▶ _Dataset excerpts_
* * *
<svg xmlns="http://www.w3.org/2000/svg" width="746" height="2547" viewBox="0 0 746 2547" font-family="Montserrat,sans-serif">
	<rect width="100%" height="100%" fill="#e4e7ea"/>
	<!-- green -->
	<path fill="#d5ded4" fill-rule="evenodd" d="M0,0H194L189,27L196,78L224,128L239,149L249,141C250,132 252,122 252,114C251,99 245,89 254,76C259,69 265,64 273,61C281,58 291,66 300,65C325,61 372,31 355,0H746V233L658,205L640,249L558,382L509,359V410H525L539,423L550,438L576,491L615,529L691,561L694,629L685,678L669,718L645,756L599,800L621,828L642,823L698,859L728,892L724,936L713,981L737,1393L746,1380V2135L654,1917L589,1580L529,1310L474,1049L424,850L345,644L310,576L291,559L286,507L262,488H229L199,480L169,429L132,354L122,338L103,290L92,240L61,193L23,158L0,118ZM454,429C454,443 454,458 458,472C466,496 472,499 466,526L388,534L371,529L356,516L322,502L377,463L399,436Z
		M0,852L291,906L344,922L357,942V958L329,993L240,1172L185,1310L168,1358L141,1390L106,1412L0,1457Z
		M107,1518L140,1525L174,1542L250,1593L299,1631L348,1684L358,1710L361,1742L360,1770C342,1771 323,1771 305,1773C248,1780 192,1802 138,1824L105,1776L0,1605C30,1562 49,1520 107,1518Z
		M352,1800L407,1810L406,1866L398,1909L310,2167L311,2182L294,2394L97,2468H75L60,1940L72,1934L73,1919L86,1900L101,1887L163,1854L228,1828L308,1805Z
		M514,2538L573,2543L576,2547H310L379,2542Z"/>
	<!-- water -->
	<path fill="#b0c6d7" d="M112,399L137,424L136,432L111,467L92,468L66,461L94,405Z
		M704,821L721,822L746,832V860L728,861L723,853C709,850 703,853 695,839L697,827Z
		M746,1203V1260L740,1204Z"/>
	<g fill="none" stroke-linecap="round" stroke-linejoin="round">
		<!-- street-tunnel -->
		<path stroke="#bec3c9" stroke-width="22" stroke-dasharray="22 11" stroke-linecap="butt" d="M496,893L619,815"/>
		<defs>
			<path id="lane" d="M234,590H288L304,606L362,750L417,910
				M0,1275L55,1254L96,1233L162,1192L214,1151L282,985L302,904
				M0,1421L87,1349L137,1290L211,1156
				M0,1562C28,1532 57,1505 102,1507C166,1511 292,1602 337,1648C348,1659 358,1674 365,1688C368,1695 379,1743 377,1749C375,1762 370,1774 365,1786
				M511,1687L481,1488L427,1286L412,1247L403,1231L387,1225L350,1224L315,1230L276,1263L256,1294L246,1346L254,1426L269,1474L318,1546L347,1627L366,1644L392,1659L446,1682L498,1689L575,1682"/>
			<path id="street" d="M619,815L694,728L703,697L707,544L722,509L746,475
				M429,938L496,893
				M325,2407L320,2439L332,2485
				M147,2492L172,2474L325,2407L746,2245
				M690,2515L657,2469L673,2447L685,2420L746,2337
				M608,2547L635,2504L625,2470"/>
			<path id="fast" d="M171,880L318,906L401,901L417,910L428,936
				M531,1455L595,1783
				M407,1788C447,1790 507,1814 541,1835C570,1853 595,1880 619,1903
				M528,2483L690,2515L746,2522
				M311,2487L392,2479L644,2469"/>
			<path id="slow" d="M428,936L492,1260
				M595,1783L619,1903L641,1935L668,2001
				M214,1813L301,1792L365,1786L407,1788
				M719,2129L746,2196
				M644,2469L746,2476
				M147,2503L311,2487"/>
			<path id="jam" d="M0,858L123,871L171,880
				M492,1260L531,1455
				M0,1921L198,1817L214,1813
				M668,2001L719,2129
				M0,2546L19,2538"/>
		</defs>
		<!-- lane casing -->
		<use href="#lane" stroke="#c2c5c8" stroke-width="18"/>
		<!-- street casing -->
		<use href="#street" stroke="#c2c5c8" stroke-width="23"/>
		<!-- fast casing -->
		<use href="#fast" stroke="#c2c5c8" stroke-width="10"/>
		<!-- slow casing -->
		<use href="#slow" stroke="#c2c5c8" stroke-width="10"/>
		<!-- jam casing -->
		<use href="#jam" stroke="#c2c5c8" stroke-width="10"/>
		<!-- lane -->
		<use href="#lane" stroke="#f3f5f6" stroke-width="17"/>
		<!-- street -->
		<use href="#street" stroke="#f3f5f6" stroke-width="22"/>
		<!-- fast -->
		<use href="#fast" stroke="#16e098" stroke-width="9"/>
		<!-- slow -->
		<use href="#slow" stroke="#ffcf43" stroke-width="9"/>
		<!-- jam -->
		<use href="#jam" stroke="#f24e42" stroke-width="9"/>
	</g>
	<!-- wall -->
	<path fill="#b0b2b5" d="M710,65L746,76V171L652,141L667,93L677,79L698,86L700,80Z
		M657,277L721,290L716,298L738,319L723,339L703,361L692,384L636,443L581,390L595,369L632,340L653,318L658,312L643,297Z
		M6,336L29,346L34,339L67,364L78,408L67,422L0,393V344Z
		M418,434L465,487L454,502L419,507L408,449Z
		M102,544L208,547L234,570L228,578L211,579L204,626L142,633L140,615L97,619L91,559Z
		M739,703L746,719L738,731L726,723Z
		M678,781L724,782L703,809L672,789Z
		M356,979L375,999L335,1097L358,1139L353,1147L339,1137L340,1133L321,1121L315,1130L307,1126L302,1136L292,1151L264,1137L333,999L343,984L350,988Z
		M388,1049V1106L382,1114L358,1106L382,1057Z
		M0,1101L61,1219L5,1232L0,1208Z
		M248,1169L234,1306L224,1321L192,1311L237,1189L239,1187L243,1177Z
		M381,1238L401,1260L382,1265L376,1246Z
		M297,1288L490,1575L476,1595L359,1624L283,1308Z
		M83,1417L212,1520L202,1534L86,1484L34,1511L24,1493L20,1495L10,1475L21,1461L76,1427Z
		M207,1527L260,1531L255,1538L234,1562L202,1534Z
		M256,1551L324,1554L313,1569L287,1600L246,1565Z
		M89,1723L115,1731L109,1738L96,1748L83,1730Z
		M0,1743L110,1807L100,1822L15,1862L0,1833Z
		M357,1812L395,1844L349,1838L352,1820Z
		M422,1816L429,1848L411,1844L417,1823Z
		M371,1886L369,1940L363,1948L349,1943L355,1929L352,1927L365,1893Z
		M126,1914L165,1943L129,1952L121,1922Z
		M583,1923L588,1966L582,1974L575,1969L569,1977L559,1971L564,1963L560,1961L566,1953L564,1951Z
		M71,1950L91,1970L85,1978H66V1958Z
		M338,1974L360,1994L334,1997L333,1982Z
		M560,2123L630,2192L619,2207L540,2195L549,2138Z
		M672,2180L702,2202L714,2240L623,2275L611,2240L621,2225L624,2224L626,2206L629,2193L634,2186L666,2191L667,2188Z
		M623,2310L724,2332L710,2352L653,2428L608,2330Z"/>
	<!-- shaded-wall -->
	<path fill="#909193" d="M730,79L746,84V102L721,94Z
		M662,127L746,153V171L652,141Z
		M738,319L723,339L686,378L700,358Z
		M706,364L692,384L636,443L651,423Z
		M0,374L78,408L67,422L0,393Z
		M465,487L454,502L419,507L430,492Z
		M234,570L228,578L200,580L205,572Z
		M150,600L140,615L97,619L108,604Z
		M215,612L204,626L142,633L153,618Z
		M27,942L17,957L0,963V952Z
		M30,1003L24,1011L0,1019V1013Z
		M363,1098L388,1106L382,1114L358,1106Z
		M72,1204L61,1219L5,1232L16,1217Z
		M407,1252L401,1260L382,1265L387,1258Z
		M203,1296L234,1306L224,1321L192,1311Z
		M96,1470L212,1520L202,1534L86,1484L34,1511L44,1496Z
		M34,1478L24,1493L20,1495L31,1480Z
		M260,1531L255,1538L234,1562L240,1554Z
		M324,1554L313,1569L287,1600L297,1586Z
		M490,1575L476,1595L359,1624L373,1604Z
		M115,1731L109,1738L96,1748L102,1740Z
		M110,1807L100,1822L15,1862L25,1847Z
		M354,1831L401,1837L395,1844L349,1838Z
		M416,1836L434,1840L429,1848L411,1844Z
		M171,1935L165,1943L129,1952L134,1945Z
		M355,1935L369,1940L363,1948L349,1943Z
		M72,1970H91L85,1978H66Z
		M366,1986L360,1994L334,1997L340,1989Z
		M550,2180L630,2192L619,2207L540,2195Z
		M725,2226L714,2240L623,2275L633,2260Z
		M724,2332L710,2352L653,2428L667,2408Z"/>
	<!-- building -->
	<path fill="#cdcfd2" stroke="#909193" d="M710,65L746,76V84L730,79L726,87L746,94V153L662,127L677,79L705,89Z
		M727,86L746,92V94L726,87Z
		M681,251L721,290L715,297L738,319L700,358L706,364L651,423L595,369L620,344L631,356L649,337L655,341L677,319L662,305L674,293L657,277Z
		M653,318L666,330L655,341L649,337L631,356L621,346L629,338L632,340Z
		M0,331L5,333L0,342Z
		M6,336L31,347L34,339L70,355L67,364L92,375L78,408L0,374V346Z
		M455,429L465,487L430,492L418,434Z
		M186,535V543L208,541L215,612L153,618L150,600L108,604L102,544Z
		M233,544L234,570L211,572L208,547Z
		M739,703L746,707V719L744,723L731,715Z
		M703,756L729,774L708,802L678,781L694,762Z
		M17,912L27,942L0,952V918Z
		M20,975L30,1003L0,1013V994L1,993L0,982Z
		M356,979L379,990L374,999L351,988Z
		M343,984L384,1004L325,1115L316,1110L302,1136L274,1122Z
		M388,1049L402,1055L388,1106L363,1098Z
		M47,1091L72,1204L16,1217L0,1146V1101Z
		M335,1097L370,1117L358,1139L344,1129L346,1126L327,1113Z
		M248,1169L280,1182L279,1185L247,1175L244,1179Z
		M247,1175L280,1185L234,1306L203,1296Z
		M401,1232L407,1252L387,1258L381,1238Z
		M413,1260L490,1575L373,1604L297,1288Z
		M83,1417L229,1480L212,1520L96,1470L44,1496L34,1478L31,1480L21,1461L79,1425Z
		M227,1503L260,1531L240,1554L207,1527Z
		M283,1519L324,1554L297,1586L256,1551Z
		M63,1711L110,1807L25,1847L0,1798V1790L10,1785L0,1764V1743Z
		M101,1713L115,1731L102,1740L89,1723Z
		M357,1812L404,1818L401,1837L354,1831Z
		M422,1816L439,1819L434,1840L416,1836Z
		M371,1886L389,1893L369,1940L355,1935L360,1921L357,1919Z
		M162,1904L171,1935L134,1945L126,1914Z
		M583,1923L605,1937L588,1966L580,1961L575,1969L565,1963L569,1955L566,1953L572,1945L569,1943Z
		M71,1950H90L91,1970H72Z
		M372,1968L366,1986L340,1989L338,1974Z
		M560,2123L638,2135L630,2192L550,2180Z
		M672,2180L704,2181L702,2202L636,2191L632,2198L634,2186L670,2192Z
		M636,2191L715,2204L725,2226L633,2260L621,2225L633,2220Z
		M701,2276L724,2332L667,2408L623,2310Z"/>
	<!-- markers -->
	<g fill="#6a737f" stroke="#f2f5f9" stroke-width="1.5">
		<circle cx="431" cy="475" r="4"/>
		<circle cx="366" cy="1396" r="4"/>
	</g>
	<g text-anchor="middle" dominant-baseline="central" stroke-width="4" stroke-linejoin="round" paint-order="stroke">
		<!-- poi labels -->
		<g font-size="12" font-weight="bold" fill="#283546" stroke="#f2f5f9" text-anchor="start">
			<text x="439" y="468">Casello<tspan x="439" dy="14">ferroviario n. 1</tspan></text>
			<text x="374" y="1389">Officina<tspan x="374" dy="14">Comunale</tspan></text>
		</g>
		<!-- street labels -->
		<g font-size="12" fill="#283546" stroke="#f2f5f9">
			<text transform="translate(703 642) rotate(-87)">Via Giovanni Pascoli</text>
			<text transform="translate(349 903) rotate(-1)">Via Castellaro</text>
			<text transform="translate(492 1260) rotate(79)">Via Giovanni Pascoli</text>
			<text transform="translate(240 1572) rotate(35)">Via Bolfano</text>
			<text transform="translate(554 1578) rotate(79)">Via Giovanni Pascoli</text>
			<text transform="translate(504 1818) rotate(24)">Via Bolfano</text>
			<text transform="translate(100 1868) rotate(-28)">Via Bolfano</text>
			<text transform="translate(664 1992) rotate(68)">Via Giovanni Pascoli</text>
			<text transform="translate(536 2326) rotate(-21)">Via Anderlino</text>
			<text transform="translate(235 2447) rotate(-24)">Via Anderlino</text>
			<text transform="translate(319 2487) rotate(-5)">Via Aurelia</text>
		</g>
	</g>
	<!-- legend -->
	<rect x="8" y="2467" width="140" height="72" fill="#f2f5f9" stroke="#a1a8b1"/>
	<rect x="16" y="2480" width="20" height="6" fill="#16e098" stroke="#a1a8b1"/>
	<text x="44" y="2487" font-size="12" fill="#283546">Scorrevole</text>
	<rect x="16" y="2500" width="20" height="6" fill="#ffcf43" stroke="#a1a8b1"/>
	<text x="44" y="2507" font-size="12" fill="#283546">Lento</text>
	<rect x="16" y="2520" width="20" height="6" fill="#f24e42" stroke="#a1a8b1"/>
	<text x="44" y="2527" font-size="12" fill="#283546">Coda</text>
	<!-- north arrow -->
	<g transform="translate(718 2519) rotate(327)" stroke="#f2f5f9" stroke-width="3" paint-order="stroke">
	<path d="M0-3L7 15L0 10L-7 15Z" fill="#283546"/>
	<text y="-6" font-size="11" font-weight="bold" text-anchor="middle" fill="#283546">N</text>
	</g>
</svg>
* * *
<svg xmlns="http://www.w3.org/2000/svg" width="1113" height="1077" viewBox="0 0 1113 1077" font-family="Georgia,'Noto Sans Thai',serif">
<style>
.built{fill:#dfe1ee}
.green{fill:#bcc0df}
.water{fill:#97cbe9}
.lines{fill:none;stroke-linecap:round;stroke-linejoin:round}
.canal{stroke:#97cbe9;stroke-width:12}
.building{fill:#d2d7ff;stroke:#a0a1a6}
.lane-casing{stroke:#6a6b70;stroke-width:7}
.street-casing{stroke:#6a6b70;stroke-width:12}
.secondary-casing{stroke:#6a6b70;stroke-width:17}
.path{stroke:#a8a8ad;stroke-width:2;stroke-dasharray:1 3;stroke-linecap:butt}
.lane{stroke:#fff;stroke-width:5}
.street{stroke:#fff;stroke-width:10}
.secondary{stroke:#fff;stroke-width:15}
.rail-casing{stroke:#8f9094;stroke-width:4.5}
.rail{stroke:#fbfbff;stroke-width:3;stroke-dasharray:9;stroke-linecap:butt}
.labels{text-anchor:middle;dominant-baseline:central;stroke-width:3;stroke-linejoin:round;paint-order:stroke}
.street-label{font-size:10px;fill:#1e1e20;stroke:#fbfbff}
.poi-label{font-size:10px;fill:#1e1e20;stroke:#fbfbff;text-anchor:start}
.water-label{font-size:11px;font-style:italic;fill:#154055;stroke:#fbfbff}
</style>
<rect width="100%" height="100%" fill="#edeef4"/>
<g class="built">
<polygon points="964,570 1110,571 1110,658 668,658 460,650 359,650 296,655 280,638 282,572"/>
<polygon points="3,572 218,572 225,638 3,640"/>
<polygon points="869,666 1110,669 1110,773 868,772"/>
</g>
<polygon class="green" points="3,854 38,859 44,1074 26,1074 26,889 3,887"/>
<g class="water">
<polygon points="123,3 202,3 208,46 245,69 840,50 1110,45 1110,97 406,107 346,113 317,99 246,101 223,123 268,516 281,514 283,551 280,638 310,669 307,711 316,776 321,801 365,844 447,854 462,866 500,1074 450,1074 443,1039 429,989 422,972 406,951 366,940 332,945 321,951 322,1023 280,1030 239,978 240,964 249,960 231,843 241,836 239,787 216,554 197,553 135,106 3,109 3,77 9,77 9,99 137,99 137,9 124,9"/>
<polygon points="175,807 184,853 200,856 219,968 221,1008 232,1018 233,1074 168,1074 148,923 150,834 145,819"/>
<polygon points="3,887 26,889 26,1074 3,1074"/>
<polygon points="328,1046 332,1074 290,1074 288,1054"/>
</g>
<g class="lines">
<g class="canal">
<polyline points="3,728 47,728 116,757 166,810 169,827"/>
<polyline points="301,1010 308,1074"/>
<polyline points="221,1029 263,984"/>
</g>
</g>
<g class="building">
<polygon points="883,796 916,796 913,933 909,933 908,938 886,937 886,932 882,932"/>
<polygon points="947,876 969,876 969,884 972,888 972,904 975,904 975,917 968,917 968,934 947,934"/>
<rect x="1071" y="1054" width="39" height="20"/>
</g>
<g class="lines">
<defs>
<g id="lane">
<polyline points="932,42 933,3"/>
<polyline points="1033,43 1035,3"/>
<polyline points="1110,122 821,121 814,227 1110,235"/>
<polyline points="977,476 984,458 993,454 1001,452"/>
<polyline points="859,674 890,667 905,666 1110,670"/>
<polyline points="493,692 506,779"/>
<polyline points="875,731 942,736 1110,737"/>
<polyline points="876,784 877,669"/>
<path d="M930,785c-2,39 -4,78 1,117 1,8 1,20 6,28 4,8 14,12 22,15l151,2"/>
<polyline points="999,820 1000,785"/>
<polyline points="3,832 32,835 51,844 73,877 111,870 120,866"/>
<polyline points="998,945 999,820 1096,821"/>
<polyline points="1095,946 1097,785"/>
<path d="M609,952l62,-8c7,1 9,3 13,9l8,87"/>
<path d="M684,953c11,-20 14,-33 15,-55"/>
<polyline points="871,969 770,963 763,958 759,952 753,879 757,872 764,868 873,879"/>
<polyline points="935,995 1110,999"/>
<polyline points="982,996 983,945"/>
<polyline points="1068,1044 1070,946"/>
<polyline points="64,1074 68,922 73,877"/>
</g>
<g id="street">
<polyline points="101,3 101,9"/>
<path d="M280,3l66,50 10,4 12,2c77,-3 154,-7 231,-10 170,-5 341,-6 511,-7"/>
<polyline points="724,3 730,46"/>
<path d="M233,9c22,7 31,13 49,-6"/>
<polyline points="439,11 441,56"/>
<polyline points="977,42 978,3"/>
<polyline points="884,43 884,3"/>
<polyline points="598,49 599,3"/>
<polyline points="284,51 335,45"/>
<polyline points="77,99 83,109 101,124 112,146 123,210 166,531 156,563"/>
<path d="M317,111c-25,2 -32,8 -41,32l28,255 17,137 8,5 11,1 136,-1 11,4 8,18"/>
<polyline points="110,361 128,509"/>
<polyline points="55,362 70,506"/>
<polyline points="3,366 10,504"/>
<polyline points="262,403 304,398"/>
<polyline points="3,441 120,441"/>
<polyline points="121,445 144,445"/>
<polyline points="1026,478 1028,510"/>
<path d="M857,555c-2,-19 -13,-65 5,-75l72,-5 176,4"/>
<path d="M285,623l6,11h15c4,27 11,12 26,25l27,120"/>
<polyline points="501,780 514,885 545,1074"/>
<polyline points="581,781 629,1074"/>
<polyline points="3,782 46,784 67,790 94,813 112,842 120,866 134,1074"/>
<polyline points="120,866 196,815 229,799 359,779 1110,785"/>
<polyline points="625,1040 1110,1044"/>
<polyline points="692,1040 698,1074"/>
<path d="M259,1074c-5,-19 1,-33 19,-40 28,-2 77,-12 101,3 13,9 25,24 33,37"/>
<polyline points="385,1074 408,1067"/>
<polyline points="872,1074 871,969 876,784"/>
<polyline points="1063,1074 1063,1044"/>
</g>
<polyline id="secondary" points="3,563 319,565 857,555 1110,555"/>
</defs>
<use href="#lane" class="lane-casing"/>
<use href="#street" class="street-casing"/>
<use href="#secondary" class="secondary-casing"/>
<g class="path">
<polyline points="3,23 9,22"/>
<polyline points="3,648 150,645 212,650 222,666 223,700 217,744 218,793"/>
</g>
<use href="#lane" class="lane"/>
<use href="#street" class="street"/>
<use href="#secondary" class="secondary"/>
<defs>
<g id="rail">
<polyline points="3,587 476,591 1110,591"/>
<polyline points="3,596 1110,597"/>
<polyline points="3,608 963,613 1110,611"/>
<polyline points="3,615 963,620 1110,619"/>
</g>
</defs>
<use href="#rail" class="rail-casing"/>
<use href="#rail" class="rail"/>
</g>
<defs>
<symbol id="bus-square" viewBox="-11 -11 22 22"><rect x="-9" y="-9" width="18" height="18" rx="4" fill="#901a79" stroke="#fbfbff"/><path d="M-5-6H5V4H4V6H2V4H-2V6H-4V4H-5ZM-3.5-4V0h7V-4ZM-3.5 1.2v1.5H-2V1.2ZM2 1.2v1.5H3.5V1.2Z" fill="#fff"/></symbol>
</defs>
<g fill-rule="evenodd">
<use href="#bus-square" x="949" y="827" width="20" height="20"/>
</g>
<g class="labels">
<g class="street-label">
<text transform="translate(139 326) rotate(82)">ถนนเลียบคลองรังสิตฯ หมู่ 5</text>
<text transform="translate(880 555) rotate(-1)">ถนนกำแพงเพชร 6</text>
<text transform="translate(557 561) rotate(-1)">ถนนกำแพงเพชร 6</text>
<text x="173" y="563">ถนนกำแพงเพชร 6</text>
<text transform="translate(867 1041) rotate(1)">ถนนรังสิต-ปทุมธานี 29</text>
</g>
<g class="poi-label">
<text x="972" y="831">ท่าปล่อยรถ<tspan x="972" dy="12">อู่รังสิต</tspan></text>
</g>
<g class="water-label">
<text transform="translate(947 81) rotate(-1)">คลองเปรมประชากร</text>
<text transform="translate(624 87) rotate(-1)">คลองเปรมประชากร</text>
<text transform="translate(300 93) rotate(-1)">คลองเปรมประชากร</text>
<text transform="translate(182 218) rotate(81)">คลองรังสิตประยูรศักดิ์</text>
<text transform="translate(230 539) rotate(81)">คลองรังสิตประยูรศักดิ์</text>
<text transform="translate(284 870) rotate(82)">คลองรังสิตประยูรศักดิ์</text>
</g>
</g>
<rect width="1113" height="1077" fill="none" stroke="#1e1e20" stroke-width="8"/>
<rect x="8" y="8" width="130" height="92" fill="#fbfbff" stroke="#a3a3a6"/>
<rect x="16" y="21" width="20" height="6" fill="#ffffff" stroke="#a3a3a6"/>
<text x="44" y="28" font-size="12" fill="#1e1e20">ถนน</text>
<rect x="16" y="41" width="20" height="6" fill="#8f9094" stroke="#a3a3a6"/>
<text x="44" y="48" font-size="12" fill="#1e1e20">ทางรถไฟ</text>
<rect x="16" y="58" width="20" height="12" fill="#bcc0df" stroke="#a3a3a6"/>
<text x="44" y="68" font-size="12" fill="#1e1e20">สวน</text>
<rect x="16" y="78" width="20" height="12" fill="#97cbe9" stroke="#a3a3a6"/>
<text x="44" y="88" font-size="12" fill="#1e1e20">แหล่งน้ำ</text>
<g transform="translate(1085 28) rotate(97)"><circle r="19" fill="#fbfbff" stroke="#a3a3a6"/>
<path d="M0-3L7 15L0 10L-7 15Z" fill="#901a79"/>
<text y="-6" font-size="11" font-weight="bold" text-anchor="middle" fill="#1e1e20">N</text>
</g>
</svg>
* * *
▶ _Exercise details_
Copy out each line of the data that holds the string "linejoin".

▶ _Exercise response_
	<g fill="none" stroke-linecap="round" stroke-linejoin="round">
	<g text-anchor="middle" dominant-baseline="central" stroke-width="4" stroke-linejoin="round" paint-order="stroke">
.lines{fill:none;stroke-linecap:round;stroke-linejoin:round}
.labels{text-anchor:middle;dominant-baseline:central;stroke-width:3;stroke-linejoin:round;paint-order:stroke}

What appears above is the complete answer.